In determining the fair value of its financial instruments, the Company uses a variety of methods and assumptions
that are based on market conditions and risks existing at each reporting date. The methods used to determine
fair value includes discounted cash flow analysis, available quoted market prices and dealer quotes. All methods
of assessing fair value result from general approximation of value and the same may differ from the actual
realised value.
2.15 Cash flow statement
Cash flows are reported using the indirect method, whereby profit for the period is adjusted for the effects
of transactions of a non-cash nature, any deferrals or accruals of past or future operating cash receipts or
payments and item of income or expenses associated with investing or financing cash flows. The cash flows
from operating, investing and financing activities of the Company are segregated.
2.16 Finance costs
Borrowing costs are recognised in the statement of profit and loss using the effective interest method. The
associated cash flows are classified as financing activities in the statement of cash flows.

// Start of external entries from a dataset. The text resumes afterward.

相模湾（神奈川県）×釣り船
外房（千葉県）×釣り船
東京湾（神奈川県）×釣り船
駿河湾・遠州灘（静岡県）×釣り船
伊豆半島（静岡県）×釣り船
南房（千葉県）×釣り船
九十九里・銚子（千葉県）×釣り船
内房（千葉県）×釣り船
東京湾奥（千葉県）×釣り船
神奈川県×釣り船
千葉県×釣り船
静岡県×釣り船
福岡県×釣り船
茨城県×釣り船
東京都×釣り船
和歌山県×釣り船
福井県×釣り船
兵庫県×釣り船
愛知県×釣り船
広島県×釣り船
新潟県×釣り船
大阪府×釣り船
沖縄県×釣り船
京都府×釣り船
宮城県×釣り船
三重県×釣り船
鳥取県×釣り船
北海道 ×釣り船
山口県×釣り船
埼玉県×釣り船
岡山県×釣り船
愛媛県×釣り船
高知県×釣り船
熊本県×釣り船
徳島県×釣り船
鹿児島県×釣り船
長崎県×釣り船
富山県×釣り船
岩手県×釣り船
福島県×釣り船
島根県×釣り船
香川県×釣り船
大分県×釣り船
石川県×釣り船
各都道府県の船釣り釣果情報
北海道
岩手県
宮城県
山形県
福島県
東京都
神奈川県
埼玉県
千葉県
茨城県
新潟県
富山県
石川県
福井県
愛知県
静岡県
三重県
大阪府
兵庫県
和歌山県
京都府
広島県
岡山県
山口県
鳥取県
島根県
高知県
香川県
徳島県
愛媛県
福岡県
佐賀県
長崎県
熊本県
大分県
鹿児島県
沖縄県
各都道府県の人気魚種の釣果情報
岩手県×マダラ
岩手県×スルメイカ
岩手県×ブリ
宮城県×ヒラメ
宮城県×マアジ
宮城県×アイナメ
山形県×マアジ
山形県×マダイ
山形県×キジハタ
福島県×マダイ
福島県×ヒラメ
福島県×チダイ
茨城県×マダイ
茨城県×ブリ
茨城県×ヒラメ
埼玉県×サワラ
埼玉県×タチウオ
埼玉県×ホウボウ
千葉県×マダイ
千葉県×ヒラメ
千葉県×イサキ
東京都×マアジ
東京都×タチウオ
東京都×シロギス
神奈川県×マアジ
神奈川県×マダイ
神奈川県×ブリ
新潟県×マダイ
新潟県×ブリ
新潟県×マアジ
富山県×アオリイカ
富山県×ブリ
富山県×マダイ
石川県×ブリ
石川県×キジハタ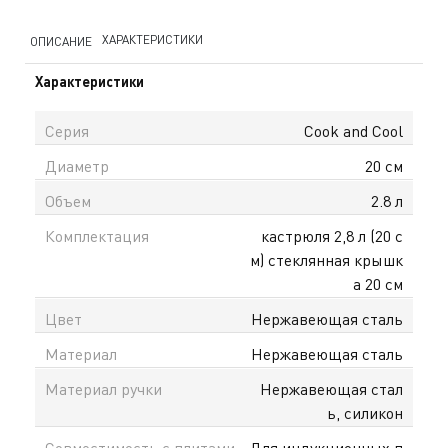
ХАРАКТЕРИСТИКИ
ОПИСАНИЕ
Характеристики
Серия
Cook and Cool
Диаметр
20 см
Объем
2.8 л
Комплектация
кастрюля 2,8 л (20 с
м) стеклянная крышк
а 20 см
Цвет
Нержавеющая сталь
Материал
Нержавеющая сталь
Материал ручки
Нержавеющая стал
ь, силикон
Совместимость с плитами
Для индукционных п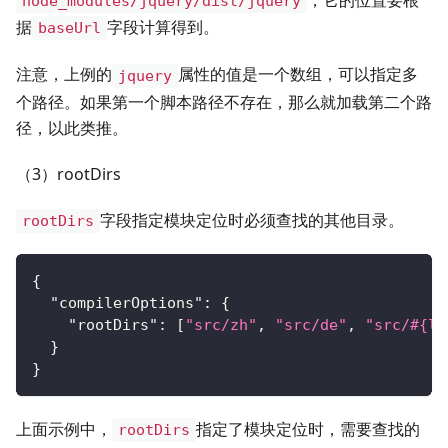
node_modules/jquery/dist/jquery
据
字段计算得到。
baseUrl
注意，上例的
属性的值是一个数组，可以指定多
jquery
个路径。如果第一个脚本路径不存在，那么就加载第二个路
径，以此类推。
（3）rootDirs
字段指定模块定位时必须查找的其他目录。
rootDirs
{
"compilerOptions"
:
{
"rootDirs"
:
[
"src/zh"
,
"src/de"
,
"src/#{lo
}
}
上面示例中，
指定了模块定位时，需要查找的
rootDirs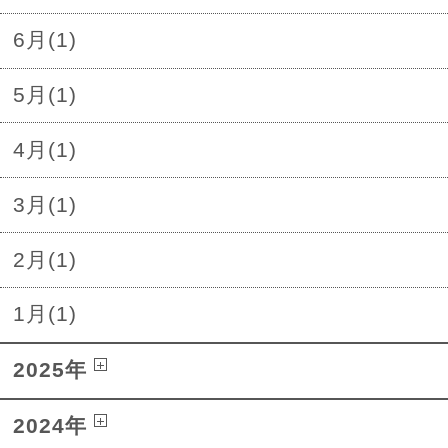
6月(1)
5月(1)
4月(1)
3月(1)
2月(1)
1月(1)
2025年
2024年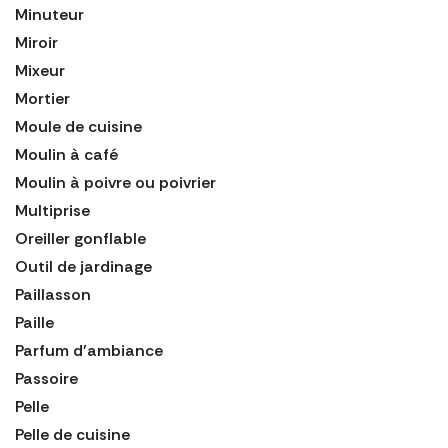
Minuteur
Miroir
Mixeur
Mortier
Moule de cuisine
Moulin à café
Moulin à poivre ou poivrier
Multiprise
Oreiller gonflable
Outil de jardinage
Paillasson
Paille
Parfum d'ambiance
Passoire
Pelle
Pelle de cuisine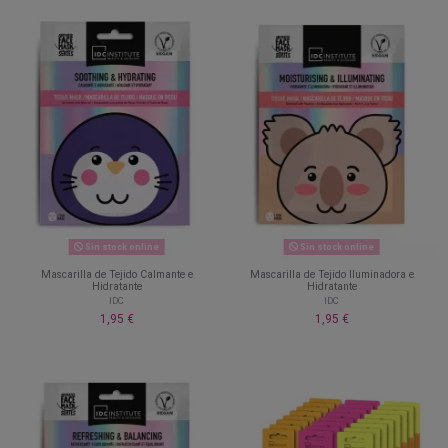
Sin stock online
Sin stock online
Mascarilla de Tejido Calmante e
Mascarilla de Tejido Iluminadora e
Hidratante
Hidratante
IDC
IDC
1,95 €
1,95 €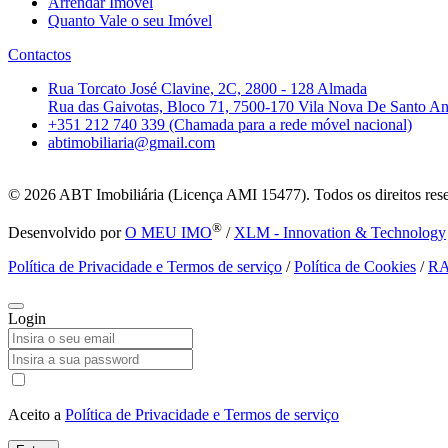
Arrendar Imóvel
Quanto Vale o seu Imóvel
Contactos
Rua Torcato José Clavine, 2C, 2800 - 128 Almada
Rua das Gaivotas, Bloco 71, 7500-170 Vila Nova De Santo A
+351 212 740 339 (Chamada para a rede móvel nacional)
abtimobiliaria@gmail.com
© 2026
ABT Imobiliária (Licença AMI 15477). Todos os direitos res
®
Desenvolvido por
O MEU IMO
/
XLM - Innovation & Technology
Política de Privacidade e Termos de serviço
/
Política de Cookies
/
R
Login
Aceito a
Política de Privacidade e Termos de serviço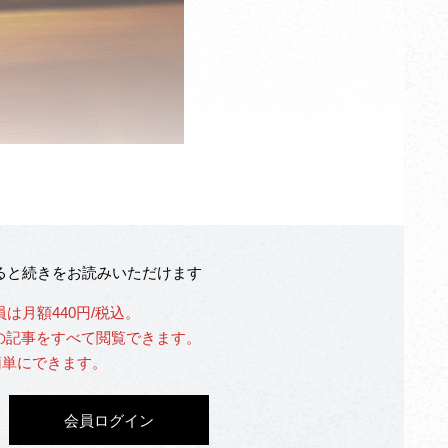
なると続きをお読みいただけます
員は月額440円/税込。
」の記事をすべて閲覧できます。
簡単にできます。
会員ログイン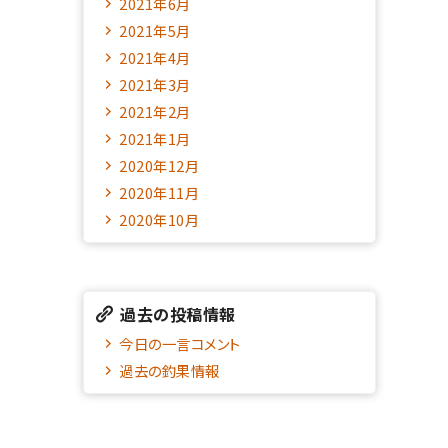
2021年6月
2021年5月
2021年4月
2021年3月
2021年2月
2021年1月
2020年12月
2020年11月
2020年10月
過去の投稿情報
今日の一言コメント
過去の釣果情報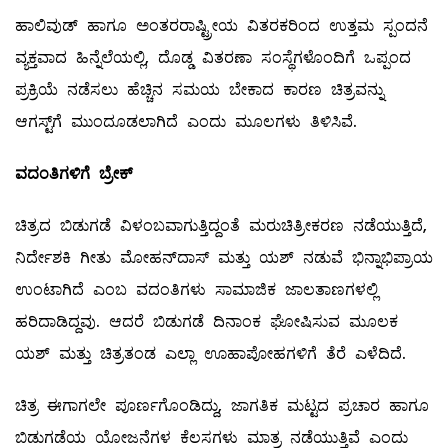
ಹಾಲಿವುಡ್ ಹಾಗೂ ಅಂತರರಾಷ್ಟ್ರೀಯ ವಿತರಕರಿಂದ ಉತ್ತಮ ಸ್ಪಂದನೆ
ವ್ಯಕ್ತವಾದ ಹಿನ್ನೆಲೆಯಲ್ಲಿ, ದೊಡ್ಡ ವಿತರಣಾ ಸಂಸ್ಥೆಗಳೊಂದಿಗೆ ಒಪ್ಪಂದ
ಪ್ರಕ್ರಿಯೆ ನಡೆಸಲು ಹೆಚ್ಚಿನ ಸಮಯ ಬೇಕಾದ ಕಾರಣ ಚಿತ್ರವನ್ನು
ಆಗಸ್ಟ್‌ಗೆ ಮುಂದೂಡಲಾಗಿದೆ ಎಂದು ಮೂಲಗಳು ತಿಳಿಸಿವೆ.
ವದಂತಿಗಳಿಗೆ
ಬ್ರೇಕ್
ಚಿತ್ರದ ಬಿಡುಗಡೆ ವಿಳಂಬವಾಗುತ್ತಿದ್ದಂತೆ ಮರುಚಿತ್ರೀಕರಣ ನಡೆಯುತ್ತಿದೆ,
ನಿರ್ದೇಶಕಿ ಗೀತು ಮೋಹನ್‌ದಾಸ್ ಮತ್ತು ಯಶ್ ನಡುವೆ ಭಿನ್ನಾಭಿಪ್ರಾಯ
ಉಂಟಾಗಿದೆ ಎಂಬ ವದಂತಿಗಳು ಸಾಮಾಜಿಕ ಜಾಲತಾಣಗಳಲ್ಲಿ
ಹರಿದಾಡಿದ್ದವು. ಆದರೆ ಬಿಡುಗಡೆ ದಿನಾಂಕ ಘೋಷಿಸುವ ಮೂಲಕ
ಯಶ್ ಮತ್ತು ಚಿತ್ರತಂಡ ಎಲ್ಲಾ ಊಹಾಪೋಹಗಳಿಗೆ ತೆರೆ ಎಳೆದಿದೆ.
ಚಿತ್ರ ಈಗಾಗಲೇ ಪೂರ್ಣಗೊಂಡಿದ್ದು, ಜಾಗತಿಕ ಮಟ್ಟದ ಪ್ರಚಾರ ಹಾಗೂ
ಬಿಡುಗಡೆಯ ಯೋಜನೆಗಳ ಕೆಲಸಗಳು ಮಾತ್ರ ನಡೆಯುತ್ತಿವೆ ಎಂದು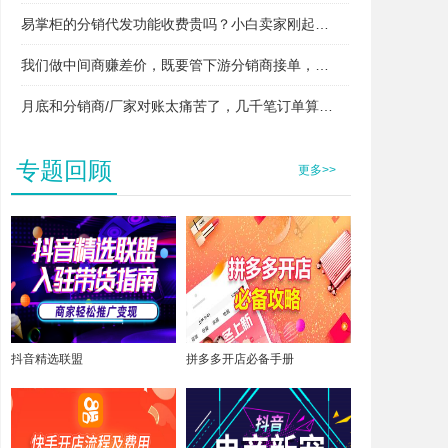
易掌柜的分销代发功能收费贵吗？小白卖家刚起步用得起吗？
我们做中间商赚差价，既要管下游分销商接单，又要管上游厂家发货，两头对接快忙晕了，易掌柜支持这种模式吗？
月底和分销商/厂家对账太痛苦了，几千笔订单算得头昏脑胀，易掌柜能自动算账吗？
专题回顾
更多>>
抖音精选联盟
拼多多开店必备手册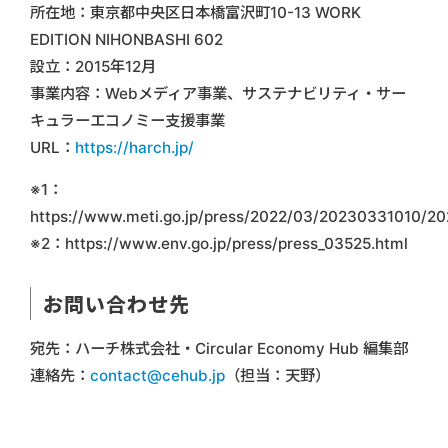
所在地：東京都中央区日本橋富沢町10-13 WORK
EDITION NIHONBASHI 602
設立：2015年12月
事業内容：Webメディア事業、サステナビリティ・サー
キュラーエコノミー支援事業
URL：
https://harch.jp/
※1：
https://www.meti.go.jp/press/2022/03/20230331010/2
※2：https://www.env.go.jp/press/press_03525.html
お問い合わせ先
宛先：ハーチ株式会社・Circular Economy Hub 編集部
連絡先：
contact@cehub.jp
（担当：天野）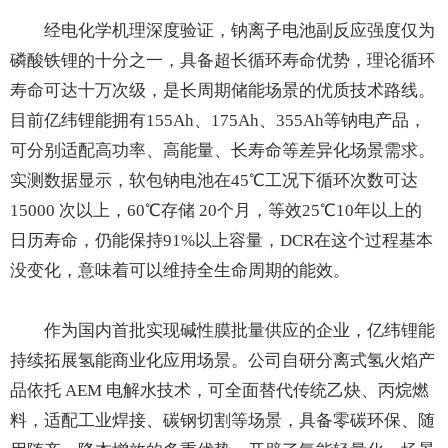
经电化学机理深度验证，钠离子电池副反应强度仅为
磷酸铁锂的十分之一，具备超长循环寿命优势，理论循环
寿命可达十万次级，是长周期储能场景的优质技术路线。
目前亿纬锂能拥有155Ah、175Ah、355Ah等钠电产品，
可分别适配高功率、高能量、长寿命等差异化场景需求。
实测数据显示，软包钠电池在45℃工况下循环次数可达
15000 次以上，60℃存储 20个月，等效25℃10年以上的
日历寿命，仍能保持91%以上容量，DCR在这个过程基本
没变化，意味着可以维持全生命周期的能效。
作为国内首批实现碱性膜批量供应的企业，亿纬锂能
持续拓展氢能商业化应用场景。公司自研分离式氢火焰产
品依托 AEM 电解水技术，可全面替代传统乙炔、丙烷燃
料，适配工业焊接、碳钢切割等场景，具备零碳环保、随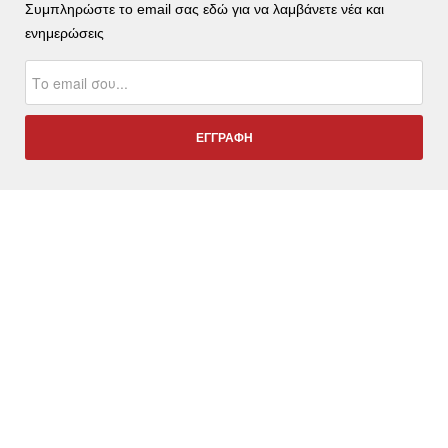
Συμπληρώστε το email σας εδώ για να λαμβάνετε νέα και
ενημερώσεις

2.17 Provisions, contingent liabilities and contingent assets
General
A provision is recognised if, as a result of a past event, the Company has a present legal or constructive
obligation that is reliably estimable, and it is probable that an outflow of economic benefits will be required to
settle the obligation. If the effect of time value of money is material, provisions are determined by discounting
the expected future cash flows at a pre-tax rate that reflects current market assessments of the time value of
money and the risks specific to the liability. Where discounting is used, the increase in the provision due to the
passage of time is recognised as a finance cost.
A provision for onerous contracts is recognised when the expected benefits to be derived by the Company from
a contract are lower than the unavoidable cost of meeting its obligations under the contract. The provision is
measured at the present value of the lower of the expected cost of terminating the contract and the expected
net cost of continuing with the contract. Before a provision is established, the Company recognises any
impairment loss on the assets associated with that contract.
Warranty provisions
Provisions for warranty-related costs are recognised when the product is sold to the customer. Initial recognition
is based on historical experience. The initial estimate of warranty-related costs is revised annually. Also, refer
note 22.
Contingent Liabilities
A contingent liability is a possible obligation that arises from past events whose existence will be confirmed by
the occurrence or non-occurrence of one or more uncertain future events beyond the control of the Company
or a present obligation that is not recognised because it is not probable that an outflow of resources will be
required to settle the obligation. A contingent liability also arises in extremely rare cases where there is a
liability that cannot be recognised because it cannot be measured reliably. The Company does not recognize
a contingent liability but discloses its existence in the financial statements.
Contingent assets
Contingent assets are not recognised or disclosed in financial statements since this may result in the recognition
of income that may never be realised. However, when the realisation of income is virtually certain, then the
related asset is not a contingent asset and is recognised.
Provisions, contingent liabilities and contingent assets are reviewed at each balance sheet.